Artist

Adelino Moreira

Genre: Jazz ,Global Jazz
Origin: U.S.A
Listen on Coda
Adelino Moreira’s father, Comendador Serafim Sofia, left Portugal for Brazil when his son was eight months old. After a year working as a jeweler, Serafim sent for the rest of the family. An amateur poet and musician in his spare time, he became the earliest and strictest judge of the music and verse his son began producing as a small child.

Despite the family’s comfortable income, Adelino left school before finishing high school in order to assist his father. Serafim’s love of music and poetry nevertheless took root early in the boy, who developed a particular fondness for the writers Guerra Junqueiro and Eça de Queirós. Adelino soon took up the violão, the Portuguese guitar, and basic music theory.

In 1943 Serafim began financing the radio program Seleções Portuguesas on Rádio Clube do Brasil. The show was led by conductor Carlos Campos, from whom Adelino was studying Portuguese guitar. Adelino naturally began appearing on the broadcast, performing fados and original pieces. The exposure allowed him to meet industry figures and form useful connections. One immediate outcome was an invitation from singer and Continental artistic director João de Barro to record for the label. Adelino cut six 78 rpm discs containing his own material, among them the fados “Olhos d’alma” and the Brazilian songs “Mulato artilheiro,” “Nem cachopa, nem comida” (with Carlos Campos), plus “Manita” and “Adeus” (both by Carlos Campos and Américo Morais). The work did not yet yield financial independence, so Adelino continued as a jeweler. In 1947 he opened his own business, which gave him greater resources for musical endeavors. The following year he traveled to Portugal and recorded Brazilian songs for Parlophon as a performer. A stage appearance at Teatro Sá de Miranda accompanied the sessions and convinced him that a singing career would not succeed, though it strengthened his confidence in his songwriting. Back in Brazil he resumed his trade and began frequenting Café Nice in downtown Rio, where musicians gathered. After repeated attempts to interest established composers in collaboration, he finally formed a partnership with Zé da Zilda (previously known as Zé com Fome). Their first joint efforts, “Jura” and “Quebramar,” appeared in 1950.

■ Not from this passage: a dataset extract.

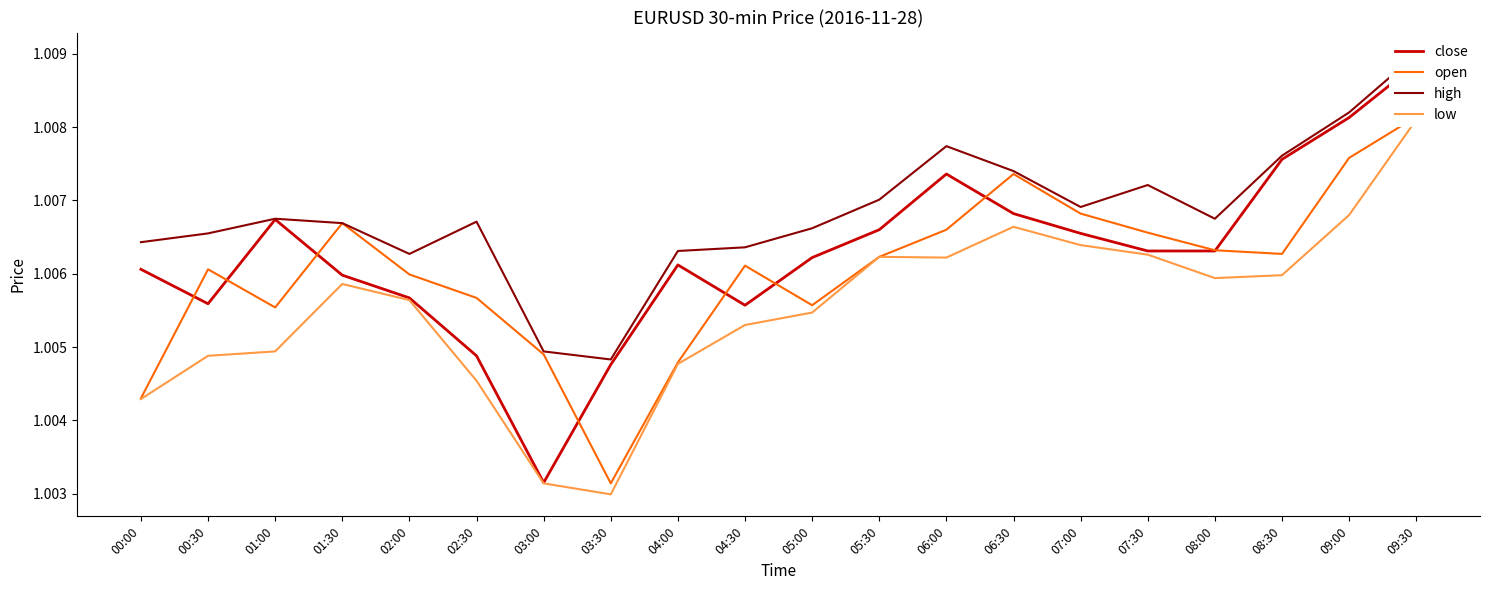

Is it true that low equals 1.7 at 04:30?

False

In 1951 a friend introduced Adelino to one of Brazil’s leading singers, Nelson Gonçalves. Asked to perform his material on the spot for a sidewalk audition, Adelino offered “Última seresta” (with Sebastião Santana). Nelson approved and recorded it on 8 May 1952. For the next four years Nelson continued to record Adelino’s songs without notable commercial results, yet he remained the composer’s most consistent interpreter. Also in 1951 the march “Parafuso” (with Zé da Zilda and Zilda do Zé) was cut by the duo Zé da Zilda and Zilda do Zé. In 1953 Adelino wrote the songs that became his first major successes: “Meu vício é você,” recorded in 1955, and “A volta do boêmio,” recorded in 1956. The latter remains an enduring classic, still widely performed and lucrative for its author. Its popularity demonstrated that narratives of love, betrayal, and separation formed a reliable route to public favor. Further titles in the same vein soon followed, including “Fica comigo esta noite,” “Chora comigo,” “Deusa do asfalto,” “Meu bairro,” “Êxtase,” “Escultura,” and “Queixas.” Working on a just-in-time basis, Adelino supplied material to any established singer who requested it, ultimately placing 650 compositions on record within twenty years. The artists who recorded his work stretched from Ângela Maria to Orlando Silva, with Núbia Lafayette and Carlos Galhardo among those responsible for roughly half the catalog; the remaining half was preserved in Nelson Gonçalves’s voice.

Between 1966 and 1971 Nelson’s struggles with cocaine led to a temporary rupture in the partnership. During the interval Adelino, by then an established businessman, attempted to launch a comparable singer, Paulo Vinícius, who never attained comparable success. In 1971 Nelson, now free of addiction, resumed his role as Adelino’s primary interpreter, and Adelino served as his impresario until Nelson’s death in 1998. Adelino Moreira currently holds the post of vice-president at SBACEM, a leading performing-rights organization, where he remains the highest-earning composer.